Monthly Digest
May 2026
The EU-Mercosur trade pillar enters provisional application — the most consequential change for EU exporters in decades.
EU-Mercosur provisional application begins
On May 1, 2026, the interim Trade Agreement (iTA) of the EU-Mercosur Partnership Agreement entered provisional application. This is the moment the trade provisions start to bite for exporters on both sides.
- Phased tariff elimination. Import duties on the large majority of EU-origin industrial goods are removed over transition periods (immediate to ~10–15 years depending on the product category).
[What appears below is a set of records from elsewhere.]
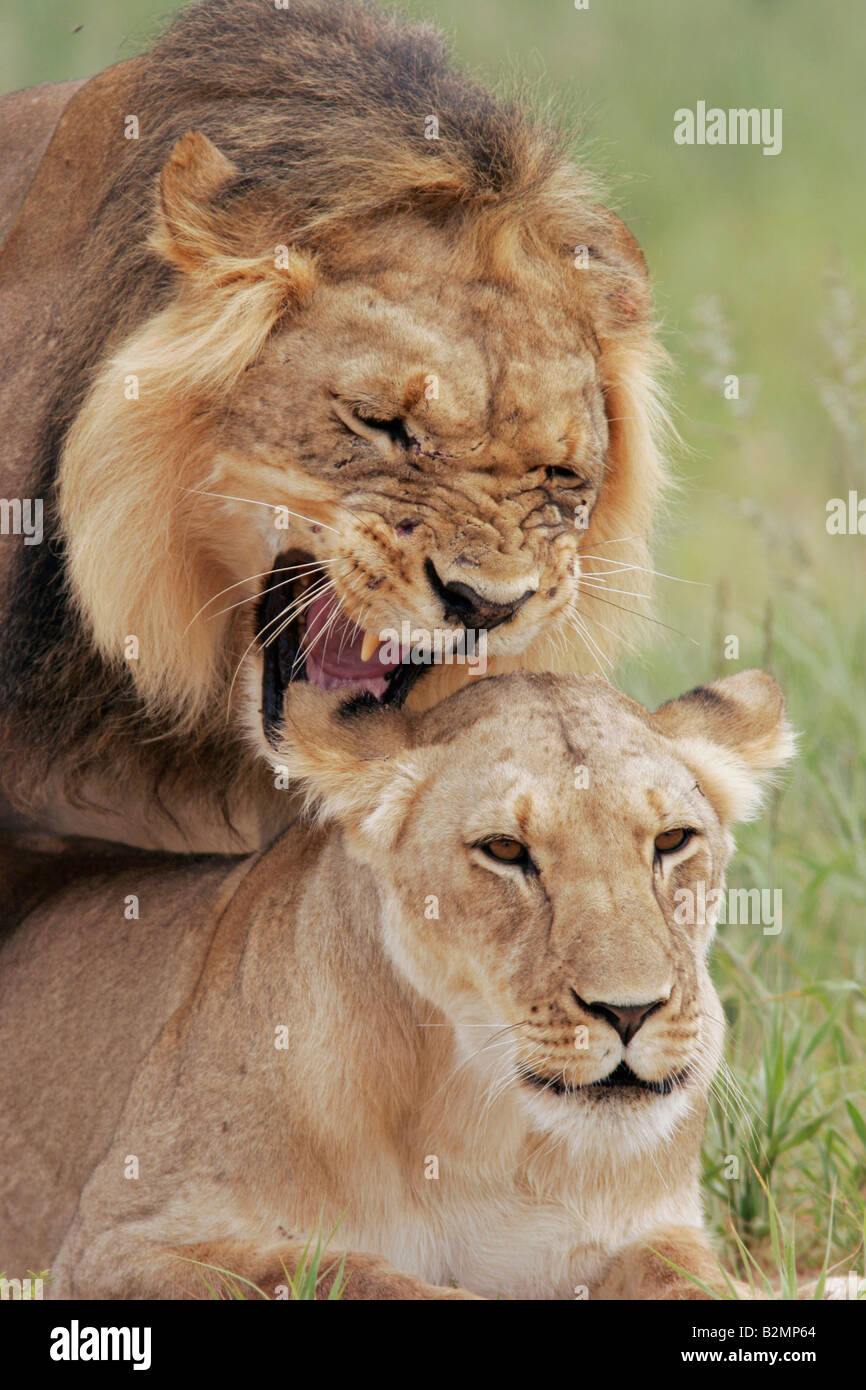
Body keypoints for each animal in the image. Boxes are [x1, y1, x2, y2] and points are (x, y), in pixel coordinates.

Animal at [0, 668, 794, 1300]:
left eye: (672, 841)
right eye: (505, 850)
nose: (630, 1012)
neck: (471, 1126)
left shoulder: (648, 1227)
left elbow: (690, 1279)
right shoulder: (115, 1245)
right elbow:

Sensitive sectors keep longer schedules or quotas.
- Public procurement. EU companies gain access to Brazilian public tenders for the first time — a market worth billions of euros a year. See our public procurement guide and live tenders.
- Rules of origin. Preferential rates require meeting the agreement's origin rules and presenting the correct origin documentation at clearance.
Exporter action
The preference is not automatic — it depends on your product's HS code, its position in the phase-out schedule, and origin compliance. Map your products on the EU-Mercosur tracker and model the duty in the landed cost calculator.
What doesn't change yet
Provisional application covers the trade pillar; the full Association Agreement still requires ratification by EU member states. And the EU preference only affects the Import Duty (II) — IPI, PIS/COFINS-Importação, ICMS, AFRMM and the Siscomex fee still apply on the customs value. The cascade is unchanged; only the II rate falls for qualifying EU-origin goods.